Below is a set of records; restate each one word for word.

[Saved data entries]
*-*-*
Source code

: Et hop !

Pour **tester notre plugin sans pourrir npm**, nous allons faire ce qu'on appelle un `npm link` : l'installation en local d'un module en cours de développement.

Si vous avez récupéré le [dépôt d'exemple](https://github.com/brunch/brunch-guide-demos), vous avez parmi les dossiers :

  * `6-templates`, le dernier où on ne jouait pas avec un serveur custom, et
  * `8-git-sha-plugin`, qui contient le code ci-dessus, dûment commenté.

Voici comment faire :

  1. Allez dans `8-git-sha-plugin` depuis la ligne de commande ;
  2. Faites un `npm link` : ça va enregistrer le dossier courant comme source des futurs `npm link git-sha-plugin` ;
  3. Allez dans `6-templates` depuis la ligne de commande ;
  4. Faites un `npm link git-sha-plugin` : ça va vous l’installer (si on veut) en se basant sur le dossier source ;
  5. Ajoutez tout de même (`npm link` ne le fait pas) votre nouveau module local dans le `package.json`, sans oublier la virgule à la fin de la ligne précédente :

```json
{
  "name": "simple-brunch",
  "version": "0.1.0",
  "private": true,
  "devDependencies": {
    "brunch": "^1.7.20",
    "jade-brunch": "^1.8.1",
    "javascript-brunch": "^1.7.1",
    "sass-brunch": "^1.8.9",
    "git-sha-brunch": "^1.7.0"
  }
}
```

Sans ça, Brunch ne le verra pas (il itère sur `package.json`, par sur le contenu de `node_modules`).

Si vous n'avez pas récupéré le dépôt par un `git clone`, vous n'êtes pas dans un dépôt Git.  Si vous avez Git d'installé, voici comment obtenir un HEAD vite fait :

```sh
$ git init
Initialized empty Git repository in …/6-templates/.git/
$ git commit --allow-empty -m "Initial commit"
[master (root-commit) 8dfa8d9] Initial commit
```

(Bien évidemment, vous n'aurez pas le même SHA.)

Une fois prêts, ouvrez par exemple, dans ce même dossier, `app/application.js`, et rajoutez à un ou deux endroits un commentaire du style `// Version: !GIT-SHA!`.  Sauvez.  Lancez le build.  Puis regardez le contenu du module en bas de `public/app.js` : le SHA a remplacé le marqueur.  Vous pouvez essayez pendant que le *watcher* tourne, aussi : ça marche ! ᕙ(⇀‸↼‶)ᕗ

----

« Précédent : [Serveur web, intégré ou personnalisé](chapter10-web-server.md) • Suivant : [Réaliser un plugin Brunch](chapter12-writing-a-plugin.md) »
*-*-*
The completed task:
Source code

: Et hop !

Pour **tester notre plugin sans pourrir npm**, nous allons faire ce qu'on appelle un `npm link` : l'installation en local d'un module en cours de développement.

Si vous avez récupéré le [dépôt d'exemple](https://github.com/brunch/brunch-guide-demos), vous avez parmi les dossiers :

  * `6-templates`, le dernier où on ne jouait pas avec un serveur custom, et
  * `8-git-sha-plugin`, qui contient le code ci-dessus, dûment commenté.

Voici comment faire :

  1. Allez dans `8-git-sha-plugin` depuis la ligne de commande ;
  2. Faites un `npm link` : ça va enregistrer le dossier courant comme source des futurs `npm link git-sha-plugin` ;
  3. Allez dans `6-templates` depuis la ligne de commande ;
  4. Faites un `npm link git-sha-plugin` : ça va vous l’installer (si on veut) en se basant sur le dossier source ;
  5. Ajoutez tout de même (`npm link` ne le fait pas) votre nouveau module local dans le `package.json`, sans oublier la virgule à la fin de la ligne précédente :

```json
{
  "name": "simple-brunch",
  "version": "0.1.0",
  "private": true,
  "devDependencies": {
    "brunch": "^1.7.20",
    "jade-brunch": "^1.8.1",
    "javascript-brunch": "^1.7.1",
    "sass-brunch": "^1.8.9",
    "git-sha-brunch": "^1.7.0"
  }
}
```

Sans ça, Brunch ne le verra pas (il itère sur `package.json`, par sur le contenu de `node_modules`).

Si vous n'avez pas récupéré le dépôt par un `git clone`, vous n'êtes pas dans un dépôt Git.  Si vous avez Git d'installé, voici comment obtenir un HEAD vite fait :

```sh
$ git init
Initialized empty Git repository in …/6-templates/.git/
$ git commit --allow-empty -m "Initial commit"
[master (root-commit) 8dfa8d9] Initial commit
```

(Bien évidemment, vous n'aurez pas le même SHA.)

Une fois prêts, ouvrez par exemple, dans ce même dossier, `app/application.js`, et rajoutez à un ou deux endroits un commentaire du style `// Version: !GIT-SHA!`.  Sauvez.  Lancez le build.  Puis regardez le contenu du module en bas de `public/app.js` : le SHA a remplacé le marqueur.  Vous pouvez essayez pendant que le *watcher* tourne, aussi : ça marche ! ᕙ(⇀‸↼‶)ᕗ

----

« Précédent : [Serveur web, intégré ou personnalisé](chapter10-web-server.md) • Suivant : [Réaliser un plugin Brunch](chapter12-writing-a-plugin.md) »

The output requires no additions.